= ISO 3166-2:KG =

Entry for Kyrgyzstan in ISO 3166-2

ISO 3166-2:KG is the entry for Kyrgyzstan in ISO 3166-2, part of the ISO 3166 standard published by the International Organization for Standardization (ISO), which defines codes for the names of the principal subdivisions (e.g., provinces or states) of all countries coded in ISO 3166-1.

Currently for Kyrgyzstan, ISO 3166-2 codes are defined for two cities and seven regions. The cities Bishkek and Osh have special status equal to the regions.

Each code consists of two parts, separated by a hyphen. The first part is KG, the ISO 3166-1 alpha-2 code of Kyrgyzstan. The second part is either of the following:
- one letter: regions
- two letters: city

==Current codes==
Subdivision names are listed as in the ISO 3166-2 standard published by the ISO 3166 Maintenance Agency (ISO 3166/MA).

ISO 639-1 codes are used to represent subdivision names in the following administrative languages:
- (ky): Kyrgyz
- (ru): Russian

Click on the button in the header to sort each column.

## Required task:
Reproduce the passage from the Kyrgyzstan ISO 3166-2 entry, starting at the words "ISO 3166-2:KG is" and stopping after "Agency (ISO 3166/MA).".

## Excerpted records:
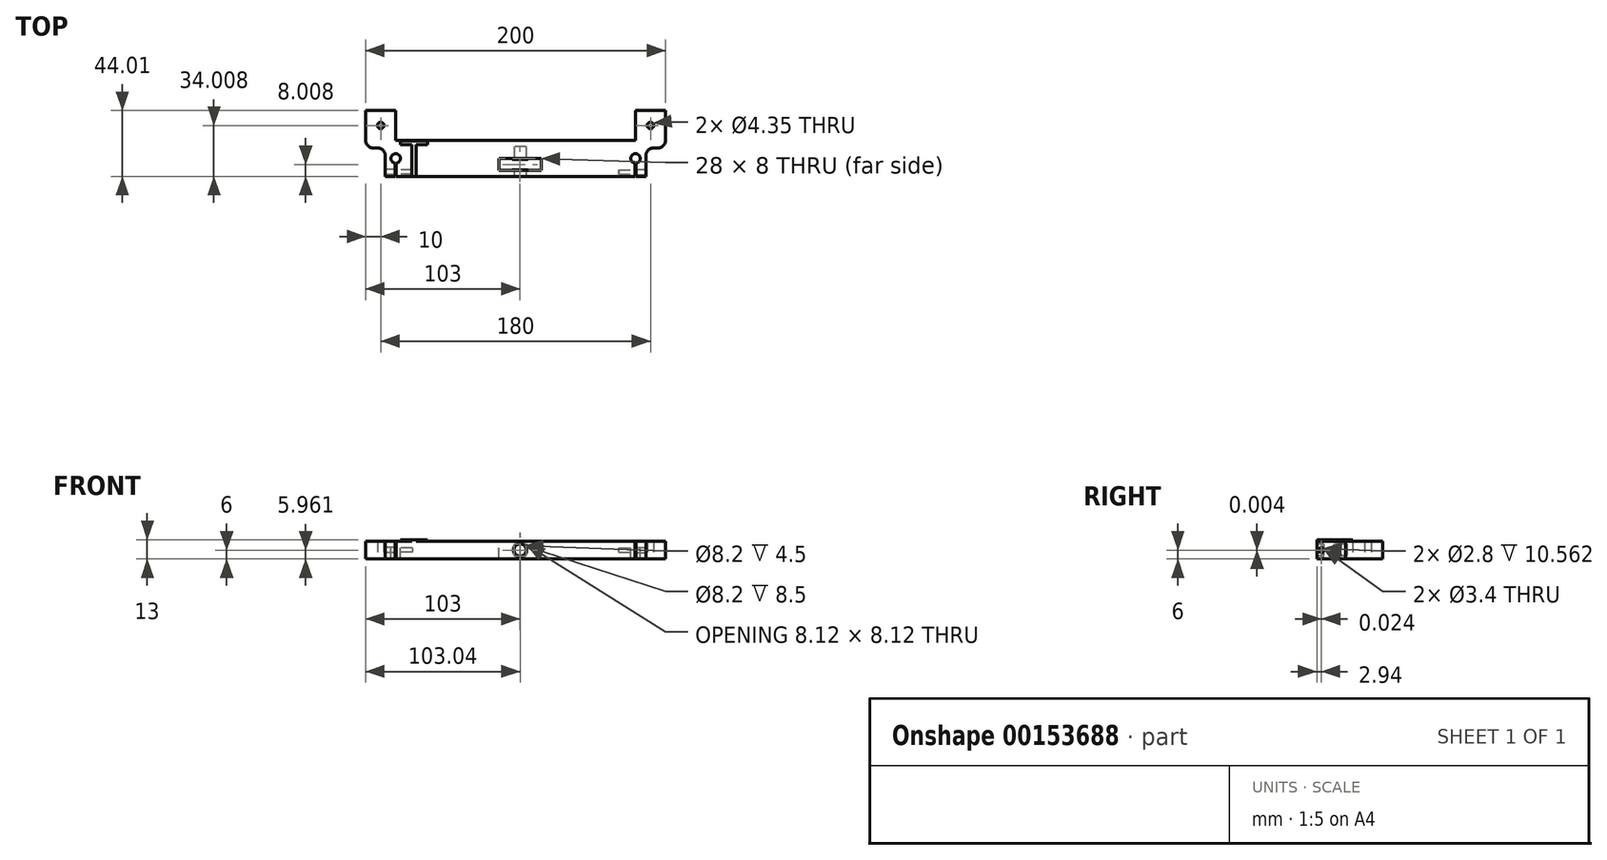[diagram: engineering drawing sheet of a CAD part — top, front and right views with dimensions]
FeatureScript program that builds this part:
annotation { "Feature Type Name" : "Feature", "Feature Type Description" : "" }
export const myFeature = defineFeature(function(context is Context, id is Id, definition is map)
    precondition{}
    {
        {
            var Q0;
            Q0=qCreatedBy(makeId("Top.planeOp"),FACE);
            var sketch = newSketch(context, id + "F0", { "sketchPlane" : qUnion([Q0])});
            skLineSegment(sketch, "E0", {"start": v(-46.35, 12.3) * mm, "end": v(153.65, 12.3) * mm});
            skLineSegment(sketch, "E1", {"start": v(153.65, 12.3) * mm, "end": v(153.65, 7.3) * mm});
            skLineSegment(sketch, "E2", {"start": v(153.65, 7.3) * mm, "end": v(140.65, 7.3) * mm});
            skLineSegment(sketch, "E3", {"start": v(140.65, 7.3) * mm, "end": v(140.65, -11.7) * mm});
            skLineSegment(sketch, "E4", {"start": v(140.65, -11.7) * mm, "end": v(-33.35, -11.7) * mm});
            skLineSegment(sketch, "E5", {"start": v(-33.35, -11.7) * mm, "end": v(-33.35, 7.3) * mm});
            skLineSegment(sketch, "E6", {"start": v(-33.35, 7.3) * mm, "end": v(-46.35, 7.3) * mm});
            skLineSegment(sketch, "E7", {"start": v(-46.35, 7.3) * mm, "end": v(-46.35, 12.3) * mm});
            skSolve(sketch);
        }
        {
            var Q0;
            Q0=qSketchRegion(id+"F0",true);
            extrude(context, id + "F1", {"entities" : qUnion([Q0]), "depth" : 12 * mm});
        }
        {
            var Q0;
            Q0=makeQuery(id+"F1.opExtrude","CAP_FACE",FACE,{"disambiguationData":[OSD([sQuery(id+"F0.wireOp",EDGE,"E0"),sQuery(id+"F0.wireOp",EDGE,"E1"),sQuery(id+"F0.wireOp",EDGE,"E2"),sQuery(id+"F0.wireOp",EDGE,"E3"),sQuery(id+"F0.wireOp",EDGE,"E4"),sQuery(id+"F0.wireOp",EDGE,"E5"),sQuery(id+"F0.wireOp",EDGE,"E6"),sQuery(id+"F0.wireOp",EDGE,"E7")])],"isStart":false});
            var sketch = newSketch(context, id + "F2", { "sketchPlane" : qUnion([Q0])});
            skCircle(sketch, "E8", {"center": v(-26.35, 0.3) * mm, "radius": 3.15 * mm});
            skCircle(sketch, "E9", {"center": v(133.65, 0.3) * mm, "radius": 3.15 * mm});
            skPoint(sketch, "E10", {"position": v(53.65, 12.3) * mm});
            skLineSegment(sketch, "E11.bottom", {"start": v(133.21, -2.43) * mm, "end": v(134.09, -2.43) * mm});
            skLineSegment(sketch, "E11.top", {"start": v(133.21, -11.7) * mm, "end": v(134.09, -11.7) * mm});
            skLineSegment(sketch, "E11.left", {"start": v(133.21, -2.43) * mm, "end": v(133.21, -11.7) * mm});
            skLineSegment(sketch, "E11.right", {"start": v(134.09, -2.43) * mm, "end": v(134.09, -11.7) * mm});
            skPoint(sketch, "E12", {"position": v(133.65, -2.43) * mm});
            skLineSegment(sketch, "E13", {"start": v(53.65, 12.3) * mm, "end": v(53.65, -11.7) * mm, "construction": true});
            skLineSegment(sketch, "E14.MirrorCS", {"start": v(-25.91, -11.7) * mm, "end": v(-26.79, -11.7) * mm});
            skLineSegment(sketch, "E15.MirrorCS", {"start": v(-26.79, -2.43) * mm, "end": v(-26.79, -11.7) * mm});
            skLineSegment(sketch, "E16.MirrorCS", {"start": v(-25.91, -2.43) * mm, "end": v(-26.79, -2.43) * mm});
            skLineSegment(sketch, "E17.MirrorCS", {"start": v(-25.91, -2.43) * mm, "end": v(-25.91, -11.7) * mm});
            skSolve(sketch);
        }
        {
            var Q0;
            Q0=qSketchRegion(id+"F2",true);
            var Q1;
            {var subQ3=sQuery(id+"F2.wireOp",EDGE,"E11.bottom");Q1=makeQuery(id+"F2.imprint","IMPRINT",FACE,{"disambiguationData":[TD([[makeQuery(id+"F2.imprint","IMPRINT",EDGE,{"derivedFrom":subQ3}),-1.0]])]});}
            var Q2;
            {var subQ3=sQuery(id+"F2.wireOp",EDGE,"E16.MirrorCS");Q2=makeQuery(id+"F2.imprint","IMPRINT",FACE,{"disambiguationData":[TD([[makeQuery(id+"F2.imprint","IMPRINT",EDGE,{"derivedFrom":subQ3}),1.0]])]});}
            extrude(context, id + "F3", {"entities" : qUnion([Q0, Q1, Q2]), "operationType" : NewBodyOperationType.REMOVE, "endBound" : BoundingType.THROUGH_ALL, "oppositeDirection" : true, "depth" : 25 * mm});
        }
        {
            var Q0;
            Q0=makeQuery(id+"F1.opExtrude","SWEPT_FACE",FACE,{"disambiguationData":[OSD([sQuery(id+"F0.wireOp",EDGE,"E4")])]});
            var sketch = newSketch(context, id + "F4", { "sketchPlane" : qUnion([Q0])});
            skLineSegment(sketch, "E18", {"start": v(-33.35, 6) * mm, "end": v(140.65, 6) * mm, "construction": true});
            skCircle(sketch, "E19", {"center": v(56.65, 6) * mm, "radius": 4.1 * mm});
            skSolve(sketch);
        }
        {
            var Q0;
            Q0=qSketchRegion(id+"F4",true);
            extrude(context, id + "F5", {"entities" : qUnion([Q0]), "operationType" : NewBodyOperationType.REMOVE, "oppositeDirection" : true, "depth" : 20 * mm});
        }
        {
            var Q0;
            Q0=makeQuery(id+"F1.opExtrude","CAP_FACE",FACE,{"disambiguationData":[OSD([sQuery(id+"F0.wireOp",EDGE,"E0"),sQuery(id+"F0.wireOp",EDGE,"E1"),sQuery(id+"F0.wireOp",EDGE,"E2"),sQuery(id+"F0.wireOp",EDGE,"E3"),sQuery(id+"F0.wireOp",EDGE,"E4"),sQuery(id+"F0.wireOp",EDGE,"E5"),sQuery(id+"F0.wireOp",EDGE,"E6"),sQuery(id+"F0.wireOp",EDGE,"E7")])],"isStart":false});
            var sketch = newSketch(context, id + "F6", { "sketchPlane" : qUnion([Q0])});
            skLineSegment(sketch, "E20.bottom", {"start": v(42.65, 0.3) * mm, "end": v(70.65, 0.3) * mm});
            skLineSegment(sketch, "E20.top", {"start": v(42.65, -7.7) * mm, "end": v(70.65, -7.7) * mm});
            skLineSegment(sketch, "E20.left", {"start": v(42.65, 0.3) * mm, "end": v(42.65, -7.7) * mm});
            skLineSegment(sketch, "E20.right", {"start": v(70.65, 0.3) * mm, "end": v(70.65, -7.7) * mm});
            skLineSegment(sketch, "E21", {"start": v(56.65, 12.3) * mm, "end": v(56.65, -11.7) * mm, "construction": true});
            skLineSegment(sketch, "E22", {"start": v(56.65, 0.3) * mm, "end": v(56.65, -7.7) * mm});
            skSolve(sketch);
        }
        {
            var Q0;
            Q0=qSketchRegion(id+"F6",true);
            extrude(context, id + "F7", {"entities" : qUnion([Q0]), "operationType" : NewBodyOperationType.REMOVE, "endBound" : BoundingType.THROUGH_ALL, "oppositeDirection" : true, "depth" : 25 * mm});
        }
        {
            var Q0;
            Q0=makeQuery(id+"F7.boolean.opBoolean","COPY",FACE,{"derivedFrom":makeQuery(id+"F7.opExtrude","SWEPT_FACE",FACE,{"disambiguationData":[OSD([sQuery(id+"F6.wireOp",EDGE,"E20.bottom")])]})});
            var sketch = newSketch(context, id + "F8", { "sketchPlane" : qUnion([Q0])});
            skCircle(sketch, "E23", {"center": v(56.65, 6) * mm, "radius": 5.2 * mm});
            skSolve(sketch);
        }
        {
            var Q0;
            Q0=makeQuery(id+"F8.imprint","IMPRINT",FACE,{"disambiguationData":[TD([[makeQuery(id+"F8.imprint","IMPRINT",EDGE,{"derivedFrom":sQuery(id+"F8.wireOp",EDGE,"E23")}),1.0]])]});
            extrude(context, id + "F9", {"entities" : qUnion([Q0]), "operationType" : NewBodyOperationType.ADD, "depth" : 0.5 * mm});
        }
        {
            var Q0;
            Q0=makeQuery(id+"F7.boolean.opBoolean","COPY",FACE,{"derivedFrom":makeQuery(id+"F7.opExtrude","SWEPT_FACE",FACE,{"disambiguationData":[OSD([sQuery(id+"F6.wireOp",EDGE,"E20.top")])]})});
            var sketch = newSketch(context, id + "F10", { "sketchPlane" : qUnion([Q0])});
            skCircle(sketch, "E24", {"center": v(-56.65, 6) * mm, "radius": 5.25 * mm});
            skSolve(sketch);
        }
        {
            var Q0;
            Q0=makeQuery(id+"F10.imprint","IMPRINT",FACE,{"disambiguationData":[TD([[makeQuery(id+"F10.imprint","IMPRINT",EDGE,{"derivedFrom":sQuery(id+"F10.wireOp",EDGE,"E24")}),1.0]])]});
            extrude(context, id + "F11", {"entities" : qUnion([Q0]), "operationType" : NewBodyOperationType.ADD, "depth" : 0.5 * mm});
        }
        {
            var Q0;
            Q0=makeQuery(id+"F1.opExtrude","CAP_FACE",FACE,{"disambiguationData":[OSD([sQuery(id+"F0.wireOp",EDGE,"E0"),sQuery(id+"F0.wireOp",EDGE,"E1"),sQuery(id+"F0.wireOp",EDGE,"E2"),sQuery(id+"F0.wireOp",EDGE,"E3"),sQuery(id+"F0.wireOp",EDGE,"E4"),sQuery(id+"F0.wireOp",EDGE,"E5"),sQuery(id+"F0.wireOp",EDGE,"E6"),sQuery(id+"F0.wireOp",EDGE,"E7")])],"isStart":false});
            var sketch = newSketch(context, id + "F12", { "sketchPlane" : qUnion([Q0])});
            skText(sketch, "E25", { "text": "T", "fontName": "OpenSans-Regular.ttf"});
            const initialGuessF12  = {"E25": [-0.02337, -0.0117, 1, 0, 0.024]};
            skSetInitialGuess(sketch, initialGuessF12);
            skSolve(sketch);
        }
        {
            var Q0;
            Q0=qSketchRegion(id+"F12",true);
            extrude(context, id + "F13", {"entities" : qUnion([Q0]), "operationType" : NewBodyOperationType.ADD, "depth" : 1 * mm});
        }
        {
            var Q0;
            Q0=makeQuery(id+"F1.opExtrude","SWEPT_FACE",FACE,{"disambiguationData":[OSD([sQuery(id+"F0.wireOp",EDGE,"E3")])]});
            var sketch = newSketch(context, id + "F14", { "sketchPlane" : qUnion([Q0])});
            skCircle(sketch, "E26", {"center": v(-8.74, 6) * mm, "radius": 1.7 * mm});
            skCircle(sketch, "E27", {"center": v(-8.74, 6) * mm, "radius": 1.4 * mm});
            skLineSegment(sketch, "E28", {"start": v(-11.7, 6) * mm, "end": v(-3.84, 6) * mm, "construction": true});
            skSolve(sketch);
        }
        {
            var Q0;
            Q0=makeQuery(id+"F14.imprint","IMPRINT",FACE,{"disambiguationData":[TD([[makeQuery(id+"F14.imprint","IMPRINT",EDGE,{"derivedFrom":sQuery(id+"F14.wireOp",EDGE,"E27")}),1.0]])]});
            extrude(context, id + "F15", {"entities" : qUnion([Q0]), "operationType" : NewBodyOperationType.REMOVE, "oppositeDirection" : true, "depth" : 18 * mm});
        }
        {
            var Q0;
            Q0=makeQuery(id+"F14.imprint","IMPRINT",FACE,{"disambiguationData":[TD([[makeQuery(id+"F14.imprint","IMPRINT",EDGE,{"derivedFrom":sQuery(id+"F14.wireOp",EDGE,"E27")}),1.0]])]});
            var Q1;
            Q1=makeQuery(id+"F14.imprint","IMPRINT",FACE,{"disambiguationData":[TD([[makeQuery(id+"F14.imprint","IMPRINT",EDGE,{"derivedFrom":sQuery(id+"F14.wireOp",EDGE,"E26")}),1.0]])]});
            extrude(context, id + "F16", {"entities" : qUnion([Q0, Q1]), "operationType" : NewBodyOperationType.REMOVE, "endBound" : BoundingType.UP_TO_NEXT, "oppositeDirection" : true, "depth" : 7 * mm});
        }
        {
            var Q0;
            Q0=makeQuery(id+"F1.opExtrude","SWEPT_EDGE",EDGE,{"disambiguationData":[OSD([sQuery(id+"F0.wireOp",EDGE,"E2"),sQuery(id+"F0.wireOp",EDGE,"E3")])]});
            fillet(context, id + "F17", {"entities" : qUnion([Q0]), "radius" : 5 * mm, "tangentPropagation" : true, "allowEdgeOverflow" : false});
        }
        {
            var Q0;
            Q0=makeQuery(id+"F1.opExtrude","SWEPT_FACE",FACE,{"disambiguationData":[OSD([sQuery(id+"F0.wireOp",EDGE,"E5")])]});
            var sketch = newSketch(context, id + "F18", { "sketchPlane" : qUnion([Q0])});
            skCircle(sketch, "E29", {"center": v(8.76, 6) * mm, "radius": 1.7 * mm});
            skCircle(sketch, "E30", {"center": v(8.76, 6) * mm, "radius": 1.4 * mm});
            skLineSegment(sketch, "E31", {"start": v(8.76, 0) * mm, "end": v(8.76, 12) * mm, "construction": true});
            skSolve(sketch);
        }
        {
            var Q0;
            Q0=makeQuery(id+"F18.imprint","IMPRINT",FACE,{"disambiguationData":[TD([[makeQuery(id+"F18.imprint","IMPRINT",EDGE,{"derivedFrom":sQuery(id+"F18.wireOp",EDGE,"E30")}),1.0]])]});
            extrude(context, id + "F19", {"entities" : qUnion([Q0]), "operationType" : NewBodyOperationType.REMOVE, "oppositeDirection" : true, "depth" : 18 * mm});
        }
        {
            var Q0;
            Q0=makeQuery(id+"F18.imprint","IMPRINT",FACE,{"disambiguationData":[TD([[makeQuery(id+"F18.imprint","IMPRINT",EDGE,{"derivedFrom":sQuery(id+"F18.wireOp",EDGE,"E30")}),1.0]])]});
            var Q1;
            Q1=makeQuery(id+"F18.imprint","IMPRINT",FACE,{"disambiguationData":[TD([[makeQuery(id+"F18.imprint","IMPRINT",EDGE,{"derivedFrom":sQuery(id+"F18.wireOp",EDGE,"E29")}),1.0]])]});
            extrude(context, id + "F20", {"entities" : qUnion([Q0, Q1]), "operationType" : NewBodyOperationType.REMOVE, "endBound" : BoundingType.UP_TO_NEXT, "oppositeDirection" : true, "depth" : 25 * mm});
        }
        {
            var Q0;
            Q0=makeQuery(id+"F1.opExtrude","SWEPT_EDGE",EDGE,{"disambiguationData":[OSD([sQuery(id+"F0.wireOp",EDGE,"E5"),sQuery(id+"F0.wireOp",EDGE,"E6")])]});
            fillet(context, id + "F21", {"entities" : qUnion([Q0]), "radius" : 5 * mm, "tangentPropagation" : true, "allowEdgeOverflow" : false});
        }
        {
            var Q0;
            Q0=makeQuery(id+"F1.opExtrude","SWEPT_FACE",FACE,{"disambiguationData":[OSD([sQuery(id+"F0.wireOp",EDGE,"E0")])]});
            var sketch = newSketch(context, id + "F22", { "sketchPlane" : qUnion([Q0])});
            skLineSegment(sketch, "E32.bottom", {"start": v(-153.65, 12) * mm, "end": v(-133.65, 12) * mm});
            skLineSegment(sketch, "E32.top", {"start": v(-153.65, 0) * mm, "end": v(-133.65, 0) * mm});
            skLineSegment(sketch, "E32.left", {"start": v(-153.65, 12) * mm, "end": v(-153.65, 0) * mm});
            skLineSegment(sketch, "E32.right", {"start": v(-133.65, 12) * mm, "end": v(-133.65, 0) * mm});
            skLineSegment(sketch, "E33.bottom", {"start": v(46.35, 12) * mm, "end": v(26.35, 12) * mm});
            skLineSegment(sketch, "E33.top", {"start": v(46.35, 0) * mm, "end": v(26.35, 0) * mm});
            skLineSegment(sketch, "E33.left", {"start": v(46.35, 12) * mm, "end": v(46.35, 0) * mm});
            skLineSegment(sketch, "E33.right", {"start": v(26.35, 12) * mm, "end": v(26.35, 0) * mm});
            skSolve(sketch);
        }
        {
            var Q0;
            Q0=qSketchRegion(id+"F22",true);
            extrude(context, id + "F23", {"entities" : qUnion([Q0]), "operationType" : NewBodyOperationType.ADD, "depth" : 20 * mm});
        }
        {
            var Q0;
            Q0=makeQuery(id+"F1.opExtrude","SWEPT_EDGE",EDGE,{"disambiguationData":[OSD([sQuery(id+"F0.wireOp",EDGE,"E1"),sQuery(id+"F0.wireOp",EDGE,"E2")])]});
            var Q1;
            Q1=makeQuery(id+"F1.opExtrude","SWEPT_EDGE",EDGE,{"disambiguationData":[OSD([sQuery(id+"F0.wireOp",EDGE,"E6"),sQuery(id+"F0.wireOp",EDGE,"E7")])]});
            fillet(context, id + "F24", {"entities" : qUnion([Q0, Q1]), "radius" : 5 * mm, "tangentPropagation" : true, "allowEdgeOverflow" : false});
        }
        {
            var Q0;
            Q0=makeQuery(id+"F23.boolean.opBoolean","MERGE",FACE,{"derivedFrom":[makeQuery(id+"F1.opExtrude","CAP_FACE",FACE,{"disambiguationData":[OSD([sQuery(id+"F0.wireOp",EDGE,"E0"),sQuery(id+"F0.wireOp",EDGE,"E1"),sQuery(id+"F0.wireOp",EDGE,"E2"),sQuery(id+"F0.wireOp",EDGE,"E3"),sQuery(id+"F0.wireOp",EDGE,"E4"),sQuery(id+"F0.wireOp",EDGE,"E5"),sQuery(id+"F0.wireOp",EDGE,"E6"),sQuery(id+"F0.wireOp",EDGE,"E7")])],"isStart":false}),makeQuery(id+"F23.opExtrude","SWEPT_FACE",FACE,{"disambiguationData":[OSD([sQuery(id+"F22.wireOp",EDGE,"E32.bottom")])]}),makeQuery(id+"F23.opExtrude","SWEPT_FACE",FACE,{"disambiguationData":[OSD([sQuery(id+"F22.wireOp",EDGE,"E33.bottom")])]})]});
            var sketch = newSketch(context, id + "F25", { "sketchPlane" : qUnion([Q0])});
            skLineSegment(sketch, "E34.bottom", {"start": v(-46.35, 32.3) * mm, "end": v(-26.35, 32.3) * mm});
            skLineSegment(sketch, "E34.top", {"start": v(-46.35, 12.3) * mm, "end": v(-26.35, 12.3) * mm});
            skLineSegment(sketch, "E34.left", {"start": v(-46.35, 32.3) * mm, "end": v(-46.35, 12.3) * mm});
            skLineSegment(sketch, "E34.right", {"start": v(-26.35, 32.3) * mm, "end": v(-26.35, 12.3) * mm});
            skLineSegment(sketch, "E35.bottom", {"start": v(153.65, 32.3) * mm, "end": v(133.65, 32.3) * mm});
            skLineSegment(sketch, "E35.top", {"start": v(153.65, 12.3) * mm, "end": v(133.65, 12.3) * mm});
            skLineSegment(sketch, "E35.left", {"start": v(153.65, 32.3) * mm, "end": v(153.65, 12.3) * mm});
            skLineSegment(sketch, "E35.right", {"start": v(133.65, 32.3) * mm, "end": v(133.65, 12.3) * mm});
            skSolve(sketch);
        }
        {
            var Q0;
            Q0=makeQuery(id+"F23.boolean.opBoolean","MERGE",FACE,{"derivedFrom":[makeQuery(id+"F1.opExtrude","CAP_FACE",FACE,{"disambiguationData":[OSD([sQuery(id+"F0.wireOp",EDGE,"E0"),sQuery(id+"F0.wireOp",EDGE,"E1"),sQuery(id+"F0.wireOp",EDGE,"E2"),sQuery(id+"F0.wireOp",EDGE,"E3"),sQuery(id+"F0.wireOp",EDGE,"E4"),sQuery(id+"F0.wireOp",EDGE,"E5"),sQuery(id+"F0.wireOp",EDGE,"E6"),sQuery(id+"F0.wireOp",EDGE,"E7")])],"isStart":true}),makeQuery(id+"F23.opExtrude","SWEPT_FACE",FACE,{"disambiguationData":[OSD([sQuery(id+"F22.wireOp",EDGE,"E32.top")])]}),makeQuery(id+"F23.opExtrude","SWEPT_FACE",FACE,{"disambiguationData":[OSD([sQuery(id+"F22.wireOp",EDGE,"E33.top")])]})]});
            var sketch = newSketch(context, id + "F26", { "sketchPlane" : qUnion([Q0])});
            skCircle(sketch, "E36", {"center": v(-36.35, -22.3) * mm, "radius": 2.17 * mm});
            skCircle(sketch, "E37", {"center": v(143.65, -22.3) * mm, "radius": 2.17 * mm});
            skPoint(sketch, "E38", {"position": v(-36.35, -32.3) * mm});
            skPoint(sketch, "E39", {"position": v(143.65, -32.3) * mm});
            skSolve(sketch);
        }
        {
            var Q0;
            Q0=makeQuery(id+"F26.imprint","IMPRINT",FACE,{"disambiguationData":[TD([[makeQuery(id+"F26.imprint","IMPRINT",EDGE,{"derivedFrom":sQuery(id+"F26.wireOp",EDGE,"E36")}),1.0]])]});
            var Q1;
            Q1=makeQuery(id+"F26.imprint","IMPRINT",FACE,{"disambiguationData":[TD([[makeQuery(id+"F26.imprint","IMPRINT",EDGE,{"derivedFrom":sQuery(id+"F26.wireOp",EDGE,"E37")}),1.0]])]});
            extrude(context, id + "F27", {"entities" : qUnion([Q0, Q1]), "operationType" : NewBodyOperationType.REMOVE, "endBound" : BoundingType.THROUGH_ALL, "oppositeDirection" : true, "depth" : 25 * mm});
        }
        {
            var Q0;
            Q0=makeQuery(id+"F23.boolean.opBoolean","MERGE",FACE,{"derivedFrom":[makeQuery(id+"F1.opExtrude","CAP_FACE",FACE,{"disambiguationData":[OSD([sQuery(id+"F0.wireOp",EDGE,"E0"),sQuery(id+"F0.wireOp",EDGE,"E1"),sQuery(id+"F0.wireOp",EDGE,"E2"),sQuery(id+"F0.wireOp",EDGE,"E3"),sQuery(id+"F0.wireOp",EDGE,"E4"),sQuery(id+"F0.wireOp",EDGE,"E5"),sQuery(id+"F0.wireOp",EDGE,"E6"),sQuery(id+"F0.wireOp",EDGE,"E7")])],"isStart":false}),makeQuery(id+"F23.opExtrude","SWEPT_FACE",FACE,{"disambiguationData":[OSD([sQuery(id+"F22.wireOp",EDGE,"E32.bottom")])]}),makeQuery(id+"F23.opExtrude","SWEPT_FACE",FACE,{"disambiguationData":[OSD([sQuery(id+"F22.wireOp",EDGE,"E33.bottom")])]})]});
            var sketch = newSketch(context, id + "F28", { "sketchPlane" : qUnion([Q0])});
            skLineSegment(sketch, "E40.0", {"start": v(-36.35, 27.3) * mm, "end": v(143.65, 27.3) * mm});
            skSolve(sketch);
        }
    });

## Output:
ISO 3166-2:KG is the entry for Kyrgyzstan in ISO 3166-2, part of the ISO 3166 standard published by the International Organization for Standardization (ISO), which defines codes for the names of the principal subdivisions (e.g., provinces or states) of all countries coded in ISO 3166-1.

Currently for Kyrgyzstan, ISO 3166-2 codes are defined for two cities and seven regions. The cities Bishkek and Osh have special status equal to the regions.

Each code consists of two parts, separated by a hyphen. The first part is KG, the ISO 3166-1 alpha-2 code of Kyrgyzstan. The second part is either of the following:
- one letter: regions
- two letters: city

==Current codes==
Subdivision names are listed as in the ISO 3166-2 standard published by the ISO 3166 Maintenance Agency (ISO 3166/MA).